Topics and
Titles of Hot Times Columns
Compiled by Dan Cupper
Joe Santucci has covered many topics in his
Hot Times columns. Here are some of them, together with
the colorful column titles he has used:
The mechanical side of railroading
- “A tour through the cab”
- “Cooking
a locomotive” (to avoid stopping a train in a
high-crime neighborhood, Santucci ran a locomotive that
overheated)
- “This is a recording”
(locomotive event recorders)
- “That new-locomotive
smell” (a profile of the General Electric C44-9)
- “Running on empty” (running out of fuel)
- “The breaking point” (when a rail
breaks)
- “Our daily constitutional”
(daily walk-around locomotive inspection)
- “We
take a dump” (rotary-dump hopper cars)
Operations - “Branching
out” (branch-line operations)
- “Working
our way across town” (a three-part series on the
complexity of moving a train through Chicago’s
many junctions, crossings, interlockings, and interchanges)
- “Life in commuter” (a four-parter
detailing his experiences on the South Shore, Metra
diesel, and Metra electric)
- “We roll
into the meet market” (passing trains on single-track
railroad – known as meets – under various
signal systems and operations rules)
- “We
ride my see-saw” (saw-by meets at sidings where
both trains are too long to fit)
- “Makeup
and handling” (putting trains together and operating
them under various conditions)
- “We do
the hustle” (the job of hostling locomotives)
- “It’s a grand old flag” (flagging
rules)
- “We take a ride on the South Shore”
(a three-parter on passenger and freight service of
the CSS&SB)
- “We take the alternate
route” (detouring)
- “The hits just
keep on coming” (“hits” being slang
for operational delays)
- “Size matters”
(size of crews, length of trains)
Social
and work-life issues - “How we say
it” (railroad jargon)
- “Life on
call”
- “My big bag of tricks”
(what he carries in his grip, or railroader’s
bag)
- “The eclipse of a loony (or lunar)
night” (account of strange things that happened
during a full-moon eclipse)
- “We gotta
eat” (packing lunches and eating them onboard,
and making restaurant stops)
- “Dating
and the railroad life”
- “The life
of a railroad wife”
- “Holidays on
the high iron” (working on the holidays)
- “We smile and say cheese” (taking railroad
photos, and being photographed by railfans)
- “So
you wanna be a railroader”
- “Hop
on board and take a free ride” (hoboes)
- “Toilet
talk” (description of on-board locomotive restroom
facilities)
Accidents and near-accidents
- “Ride the rails, drive on the tracks”
- “Aftermath of a collision”
- “Stupid civilian tricks”
- “We
get bombed” (projectiles thrown at trains from
trackside)
- “We cut the competition”
(grade-crossing accidents involving motor trucks)
Administrative issues - “The
three letters that railroad officials fear most: FRA”
(on Federal Railroad Administration inspections)
- “Media, law enforcement, and railroading”
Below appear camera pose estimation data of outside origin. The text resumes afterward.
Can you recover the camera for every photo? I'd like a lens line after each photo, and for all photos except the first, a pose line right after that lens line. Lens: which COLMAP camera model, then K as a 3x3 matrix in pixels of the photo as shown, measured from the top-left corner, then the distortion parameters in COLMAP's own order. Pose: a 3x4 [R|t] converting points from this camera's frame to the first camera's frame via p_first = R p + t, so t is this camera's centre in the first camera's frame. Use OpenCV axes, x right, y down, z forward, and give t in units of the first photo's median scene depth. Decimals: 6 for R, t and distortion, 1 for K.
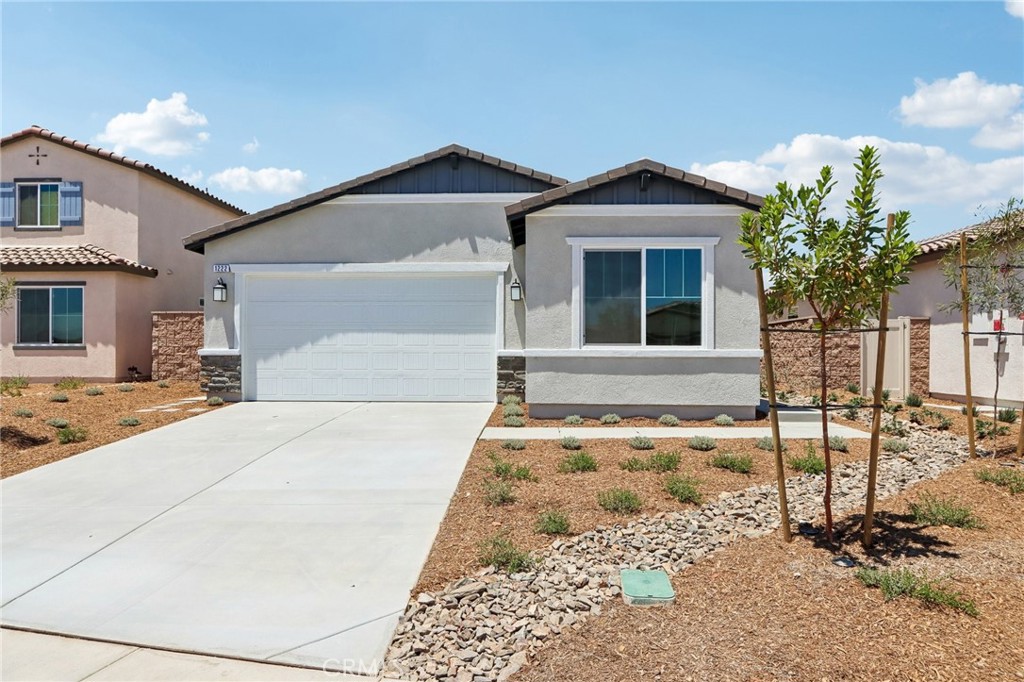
lens RADIAL K [[640.9, 0, 516.3], [0, 640.9, 345.1], [0, 0, 1]] dist [-0.007177, 0.001566]
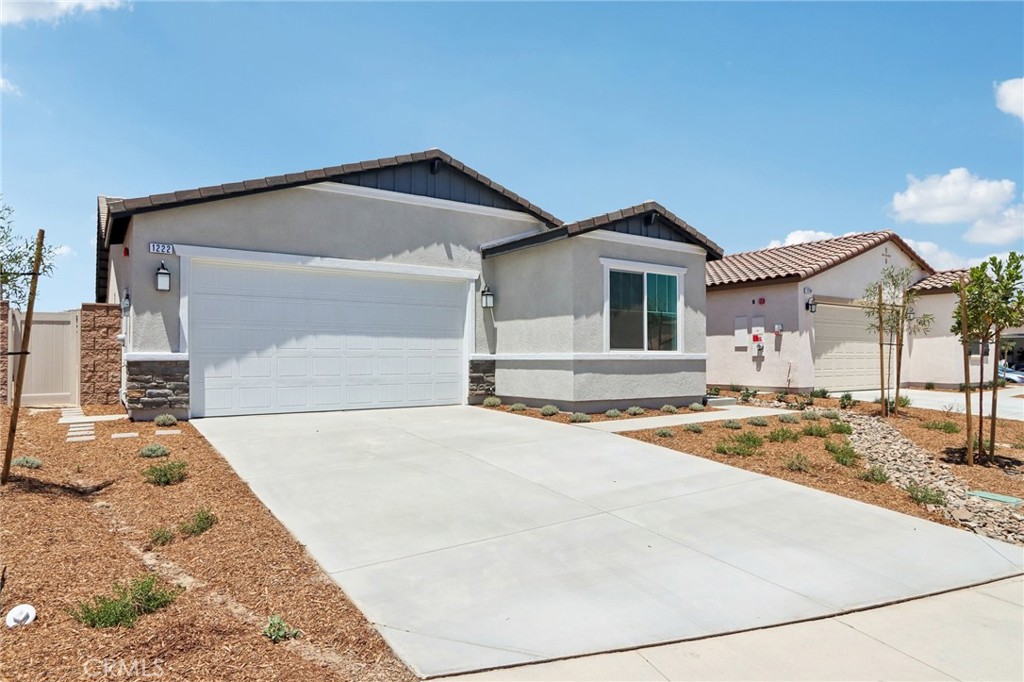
lens RADIAL K [[617.4, 0, 512.9], [0, 617.4, 343.3], [0, 0, 1]] dist [0.004856, 0.000272]
pose [[0.807874, 0.010526, 0.589261, -0.564320], [-0.004745, 0.999924, -0.011357, 0.001159], [-0.589336, 0.006379, 0.807863, 0.146837]]
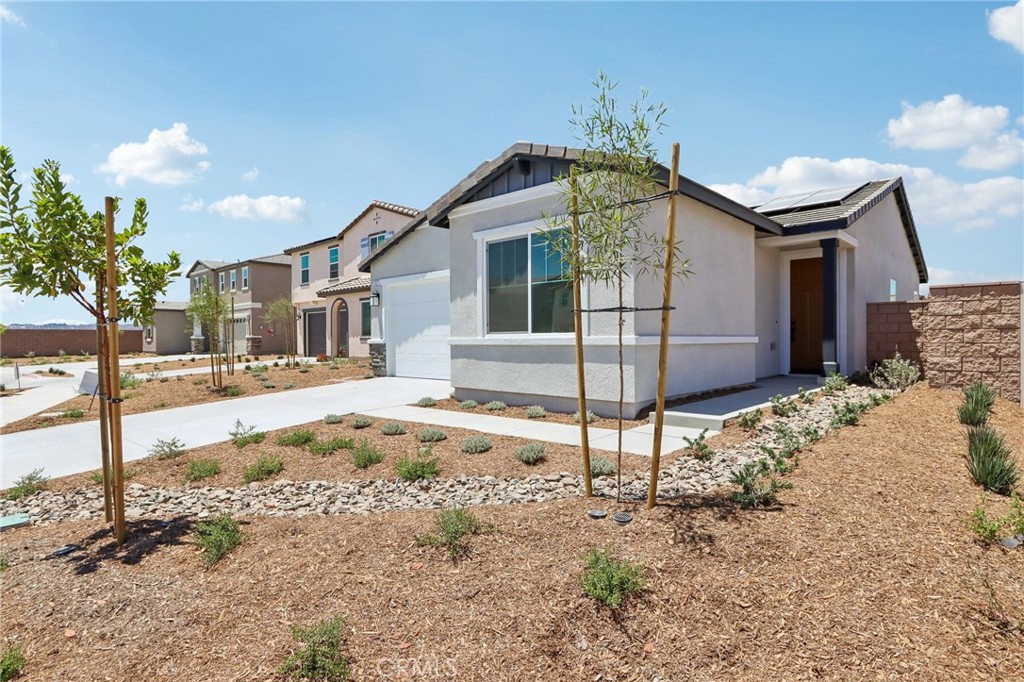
lens RADIAL K [[545.5, 0, 505.3], [0, 545.5, 338.5], [0, 0, 1]] dist [-0.026063, -0.000438]
pose [[0.748551, -0.008905, -0.663017, 0.570150], [0.015536, 0.999871, 0.004111, 0.003968], [0.662895, -0.013378, 0.748593, 0.279648]]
- “Railroad public relations”
- “Locomotive engineer certification”
- “The Hours of Service law”
- “The
whiz quiz” (drug testing)
- “Why
they pay those in charge to be in charge”
- “Doing exactly what we are told, over”
(obeying orders from management despite the consequences
of doing so)
- “How one word can make a
difference” (a crew that had run through a yard
switch was let off without discipline because one word
in the disciplinary hearing charges was wrong, misidentifying
the location of the track)
- “We bargain
collectively and strike out” (railroad strikes)
Fellow employees - “Excuses,
excuses” (creative ways to mark off duty)
- “Those fabulous 59ers” (new hires who
don’t make it past their 60-day probation period)
- “The new guy”
- “Get me
to the train on time” (employees’ adventures
in reporting for work on time)
- “Railroaders
and politicians” (sex, greed, and fraud among
railroad employees)
- “Practical jokers”
- “We are reunited” (reunion of
C&EI/MP Chicago Terminal employees)
Weather
- “Twist and shout” (tornadoes)
- “Old man winter” and “The
big chill” (cold-weather railroading)
- “Heat
of the moment” (railroading in extreme summer
heat)
Santucci recycles and reuses some
column titles, because new examples keep cropping up
to provide fresh material. Among these are: “Cranial-rectal
inversion” (questionable decision-making by either
management or train-and-engine-service employees) and
“When things go haywire” (self-explanatory).